A psicóloga e psicanalista membro da Escola Brasileira de Psicanálise e da Associação Mundial de Psicanálise, Cristiane Barreto, diz que os rituais de despedida são essenciais e auxiliam no processo de luto.

Ela recomenda, nesse tempo em que os velórios não são permitidos, que cada um faça um ritual particular. "Acho que as pessoas têm que fazer um ritual íntimo, de onde e com quem puderem, um ritual que envolva algum objeto, um pedaço de lembrança, pode ser uma carta, algo afetivo que lembre a pessoa", afirma. Ela diz que as pessoas também podem utilizar recursos de tecnologia para estarem próximas, mesmo que de longe.
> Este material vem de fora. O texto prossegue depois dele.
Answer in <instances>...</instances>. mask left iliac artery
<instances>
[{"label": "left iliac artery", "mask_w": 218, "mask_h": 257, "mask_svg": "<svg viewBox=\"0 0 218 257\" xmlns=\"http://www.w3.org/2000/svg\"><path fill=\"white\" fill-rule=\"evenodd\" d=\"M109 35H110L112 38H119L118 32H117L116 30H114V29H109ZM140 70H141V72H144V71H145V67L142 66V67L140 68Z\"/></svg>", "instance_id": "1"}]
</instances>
A psicanalista acredita a pandemia vai mudar a forma do mundo de ver a vida e a morte. "A gente vive acreditando que não vai morrer, em uma cultura ocidental que nega muito a morte. Não é romantizar o futuro nem banalizar o presente, mas isso vai passar e vamos ter, ao final dessa travessia, tempo e outros espaços pra estarmos juntos", afirma.